#### [WHAT YOU HAVE TO DO]
Every line in the entries that holds "يعرض" should be identified and copied.

Records from a data collection
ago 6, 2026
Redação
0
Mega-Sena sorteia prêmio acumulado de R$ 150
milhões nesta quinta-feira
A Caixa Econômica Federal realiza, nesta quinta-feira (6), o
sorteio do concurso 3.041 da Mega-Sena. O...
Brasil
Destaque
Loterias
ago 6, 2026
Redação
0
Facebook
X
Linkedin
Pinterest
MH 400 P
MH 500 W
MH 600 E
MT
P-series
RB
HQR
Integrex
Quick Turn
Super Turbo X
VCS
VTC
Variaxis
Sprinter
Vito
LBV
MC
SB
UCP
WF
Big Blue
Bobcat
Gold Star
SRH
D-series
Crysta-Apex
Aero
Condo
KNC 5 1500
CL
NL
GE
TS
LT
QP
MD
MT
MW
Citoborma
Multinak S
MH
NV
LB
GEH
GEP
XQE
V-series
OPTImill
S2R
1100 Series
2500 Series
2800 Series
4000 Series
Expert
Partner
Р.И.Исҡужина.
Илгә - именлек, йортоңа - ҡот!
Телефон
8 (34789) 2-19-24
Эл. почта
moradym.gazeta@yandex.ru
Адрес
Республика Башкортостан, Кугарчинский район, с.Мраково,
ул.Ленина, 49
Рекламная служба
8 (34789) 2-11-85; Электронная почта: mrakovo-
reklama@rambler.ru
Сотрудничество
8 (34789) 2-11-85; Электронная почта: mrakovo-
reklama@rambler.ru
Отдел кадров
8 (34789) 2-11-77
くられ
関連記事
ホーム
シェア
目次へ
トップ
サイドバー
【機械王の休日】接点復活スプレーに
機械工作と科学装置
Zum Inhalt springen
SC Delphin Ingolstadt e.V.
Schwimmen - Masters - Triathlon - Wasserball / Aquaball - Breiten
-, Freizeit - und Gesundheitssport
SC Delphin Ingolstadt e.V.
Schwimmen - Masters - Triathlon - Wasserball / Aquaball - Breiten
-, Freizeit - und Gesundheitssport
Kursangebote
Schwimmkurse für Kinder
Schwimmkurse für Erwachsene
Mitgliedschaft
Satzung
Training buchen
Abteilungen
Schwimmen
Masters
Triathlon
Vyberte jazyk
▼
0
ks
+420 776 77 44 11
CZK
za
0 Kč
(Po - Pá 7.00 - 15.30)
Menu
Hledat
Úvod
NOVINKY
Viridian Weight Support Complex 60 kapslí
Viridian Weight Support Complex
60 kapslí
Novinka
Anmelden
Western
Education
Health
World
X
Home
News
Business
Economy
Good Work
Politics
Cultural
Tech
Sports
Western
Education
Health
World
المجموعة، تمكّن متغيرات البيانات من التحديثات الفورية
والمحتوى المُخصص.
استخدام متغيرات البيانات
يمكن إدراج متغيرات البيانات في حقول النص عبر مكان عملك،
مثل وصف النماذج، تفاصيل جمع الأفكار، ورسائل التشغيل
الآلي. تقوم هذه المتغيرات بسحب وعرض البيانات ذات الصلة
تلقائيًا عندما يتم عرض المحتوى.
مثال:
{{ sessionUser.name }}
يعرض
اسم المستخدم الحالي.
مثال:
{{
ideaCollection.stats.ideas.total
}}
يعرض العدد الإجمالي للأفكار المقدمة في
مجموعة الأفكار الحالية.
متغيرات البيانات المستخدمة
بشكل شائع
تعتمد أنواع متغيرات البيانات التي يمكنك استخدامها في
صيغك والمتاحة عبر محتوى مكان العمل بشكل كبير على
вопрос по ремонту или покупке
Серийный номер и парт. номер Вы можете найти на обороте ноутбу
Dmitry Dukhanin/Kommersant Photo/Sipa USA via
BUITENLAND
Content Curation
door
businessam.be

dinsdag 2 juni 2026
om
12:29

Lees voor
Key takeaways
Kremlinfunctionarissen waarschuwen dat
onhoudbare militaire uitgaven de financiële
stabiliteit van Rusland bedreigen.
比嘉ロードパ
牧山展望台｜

#### [ANSWER SPACE]
يعرض
يعرض العدد الإجمالي للأفكار المقدمة في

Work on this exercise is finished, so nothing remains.